TAIPEI — Taiwan’s economy exhibited signs of further growth in October but at a more moderate pace, as indicators reflecting future economic activity declined, the latest composite economic indicators released yesterday by the government showed.
In October, the composite economic indicator compiled by the Council for Economic Planning and Development (CEPD) fell to 34 points from September’s 37 points, and flashed a “yellow-red” light.
The local economy has given a yellow-red light for the second consecutive month, the CEPD said. In August, the economy was in the “red” light area, indicating it was overheating.
The planning agency uses a five-color system to gauge the country’s economic performance for any given month.
Blue implies a sluggish economy, yellow-blue represents a slowdown, green indicates a stable economy, yellow-red means the economy is mildly overheated, and red signifies overheating.
Despite the fall in the composite index, however, the CEPD said the local economy was still growing at a steady pace, with the labor market continuing to improve.
Among the sub-indexes of the composite indicator, money supply, share prices, employment in the non-farm sector, exports, and mechanical and electrical equipment imports fell.
The sub-indexes related to the rate of change in direct and indirect financing, industrial production, retail sales and manufacturing sales rose.
The leading index, which gauges economic performance over three to six months, measured 117.2, representing a fall of 0.4 percent from September.
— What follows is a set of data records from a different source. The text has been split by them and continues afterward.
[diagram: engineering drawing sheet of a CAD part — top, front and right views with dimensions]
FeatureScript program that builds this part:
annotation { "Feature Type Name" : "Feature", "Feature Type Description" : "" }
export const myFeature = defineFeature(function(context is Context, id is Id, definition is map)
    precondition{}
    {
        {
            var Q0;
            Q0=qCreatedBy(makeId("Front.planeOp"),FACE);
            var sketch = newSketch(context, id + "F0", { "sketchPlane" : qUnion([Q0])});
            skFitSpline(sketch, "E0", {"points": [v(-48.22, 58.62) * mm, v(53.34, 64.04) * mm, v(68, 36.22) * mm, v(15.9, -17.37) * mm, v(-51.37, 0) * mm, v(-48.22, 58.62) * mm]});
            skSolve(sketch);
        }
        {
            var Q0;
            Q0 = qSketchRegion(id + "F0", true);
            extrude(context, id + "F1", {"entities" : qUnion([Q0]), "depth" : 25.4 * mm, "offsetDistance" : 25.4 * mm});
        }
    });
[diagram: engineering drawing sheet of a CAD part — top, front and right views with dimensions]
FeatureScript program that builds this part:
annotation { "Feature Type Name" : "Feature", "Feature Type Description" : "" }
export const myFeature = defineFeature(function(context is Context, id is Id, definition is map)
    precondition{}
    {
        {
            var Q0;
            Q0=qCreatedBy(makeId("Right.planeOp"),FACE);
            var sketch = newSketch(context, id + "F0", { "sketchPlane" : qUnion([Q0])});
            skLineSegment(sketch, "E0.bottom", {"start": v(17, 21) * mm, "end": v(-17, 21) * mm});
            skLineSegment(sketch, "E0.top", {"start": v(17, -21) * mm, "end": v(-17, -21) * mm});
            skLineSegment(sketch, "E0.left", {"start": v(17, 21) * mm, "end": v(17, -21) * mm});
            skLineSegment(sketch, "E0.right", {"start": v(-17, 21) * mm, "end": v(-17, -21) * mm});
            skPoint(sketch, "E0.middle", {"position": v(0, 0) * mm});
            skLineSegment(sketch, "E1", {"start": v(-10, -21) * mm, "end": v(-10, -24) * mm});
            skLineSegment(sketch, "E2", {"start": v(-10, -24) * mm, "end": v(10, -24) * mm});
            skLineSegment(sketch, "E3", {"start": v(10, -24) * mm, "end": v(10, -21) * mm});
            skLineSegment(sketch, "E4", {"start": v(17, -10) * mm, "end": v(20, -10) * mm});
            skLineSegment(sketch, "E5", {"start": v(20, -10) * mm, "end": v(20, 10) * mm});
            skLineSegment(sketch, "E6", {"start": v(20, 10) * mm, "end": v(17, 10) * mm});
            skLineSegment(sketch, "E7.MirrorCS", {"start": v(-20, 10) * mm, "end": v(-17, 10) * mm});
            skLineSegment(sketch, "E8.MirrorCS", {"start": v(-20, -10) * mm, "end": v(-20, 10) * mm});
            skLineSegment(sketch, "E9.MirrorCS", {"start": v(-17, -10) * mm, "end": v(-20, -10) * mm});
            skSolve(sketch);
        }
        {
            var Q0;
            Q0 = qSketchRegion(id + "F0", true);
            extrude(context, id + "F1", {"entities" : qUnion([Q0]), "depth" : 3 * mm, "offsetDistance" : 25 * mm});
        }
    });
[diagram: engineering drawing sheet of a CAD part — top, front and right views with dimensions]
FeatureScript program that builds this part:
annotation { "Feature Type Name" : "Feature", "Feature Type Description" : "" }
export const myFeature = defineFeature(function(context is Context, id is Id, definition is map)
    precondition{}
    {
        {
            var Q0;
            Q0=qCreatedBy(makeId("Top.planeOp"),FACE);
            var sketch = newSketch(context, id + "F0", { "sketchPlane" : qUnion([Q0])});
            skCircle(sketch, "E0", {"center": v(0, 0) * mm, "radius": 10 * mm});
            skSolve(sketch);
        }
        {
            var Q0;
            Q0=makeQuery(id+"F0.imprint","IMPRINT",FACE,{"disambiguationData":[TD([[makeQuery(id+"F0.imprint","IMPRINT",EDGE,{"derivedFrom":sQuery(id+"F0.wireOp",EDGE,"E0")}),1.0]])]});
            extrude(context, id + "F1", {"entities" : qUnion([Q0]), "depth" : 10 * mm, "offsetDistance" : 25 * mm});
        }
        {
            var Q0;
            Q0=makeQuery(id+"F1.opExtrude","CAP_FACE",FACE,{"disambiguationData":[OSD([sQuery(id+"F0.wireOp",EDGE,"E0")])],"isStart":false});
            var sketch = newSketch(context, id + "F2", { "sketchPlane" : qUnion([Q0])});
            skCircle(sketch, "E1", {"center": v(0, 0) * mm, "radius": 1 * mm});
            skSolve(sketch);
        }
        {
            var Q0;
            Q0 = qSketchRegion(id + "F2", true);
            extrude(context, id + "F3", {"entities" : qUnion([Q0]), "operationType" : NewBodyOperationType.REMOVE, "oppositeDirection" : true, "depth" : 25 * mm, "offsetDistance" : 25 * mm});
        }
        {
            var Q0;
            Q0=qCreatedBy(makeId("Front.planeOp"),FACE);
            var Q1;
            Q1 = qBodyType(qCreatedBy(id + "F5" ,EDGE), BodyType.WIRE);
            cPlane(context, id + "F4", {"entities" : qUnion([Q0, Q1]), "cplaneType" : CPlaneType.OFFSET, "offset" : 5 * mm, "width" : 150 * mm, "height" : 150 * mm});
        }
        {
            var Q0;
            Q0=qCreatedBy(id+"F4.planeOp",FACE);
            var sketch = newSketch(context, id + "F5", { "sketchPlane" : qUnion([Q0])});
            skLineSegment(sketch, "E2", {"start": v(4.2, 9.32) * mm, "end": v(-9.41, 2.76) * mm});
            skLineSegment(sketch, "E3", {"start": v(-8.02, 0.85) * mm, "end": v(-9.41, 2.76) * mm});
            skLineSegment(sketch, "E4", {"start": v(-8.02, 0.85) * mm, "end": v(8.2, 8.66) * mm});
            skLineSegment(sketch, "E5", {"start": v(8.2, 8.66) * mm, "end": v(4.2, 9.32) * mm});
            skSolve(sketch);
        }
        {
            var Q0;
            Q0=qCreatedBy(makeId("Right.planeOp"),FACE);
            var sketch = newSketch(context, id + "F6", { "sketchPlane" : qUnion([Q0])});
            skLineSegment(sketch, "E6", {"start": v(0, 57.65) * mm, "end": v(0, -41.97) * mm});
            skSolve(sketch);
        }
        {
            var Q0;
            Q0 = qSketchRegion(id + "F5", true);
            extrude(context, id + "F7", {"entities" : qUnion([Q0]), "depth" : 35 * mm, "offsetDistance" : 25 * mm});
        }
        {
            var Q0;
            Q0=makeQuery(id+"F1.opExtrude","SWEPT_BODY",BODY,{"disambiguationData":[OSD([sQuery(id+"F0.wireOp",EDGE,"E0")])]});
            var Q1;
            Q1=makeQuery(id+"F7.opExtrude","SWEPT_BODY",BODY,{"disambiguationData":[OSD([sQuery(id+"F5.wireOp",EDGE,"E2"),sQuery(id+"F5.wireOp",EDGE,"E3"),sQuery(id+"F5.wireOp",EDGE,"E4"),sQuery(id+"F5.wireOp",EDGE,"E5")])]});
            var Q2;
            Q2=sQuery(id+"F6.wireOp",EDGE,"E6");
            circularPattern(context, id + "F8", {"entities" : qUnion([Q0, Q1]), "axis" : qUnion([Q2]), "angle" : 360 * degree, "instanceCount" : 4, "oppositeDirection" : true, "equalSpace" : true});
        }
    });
It was the fifth consecutive month the index fell.
The year-on-year six-month rate of change stood at 0.3 percent, down 1.8 percentage points from September.
The October index of coincident indicators,which reflect economic activity in the period measured, rose 0.5 percent from September to 124.0.
“While the leading indicator fell, the decline was limited, “ the CEPD said. “The council remains optimistic that the local economy is expected to continue to expand steadily next year.”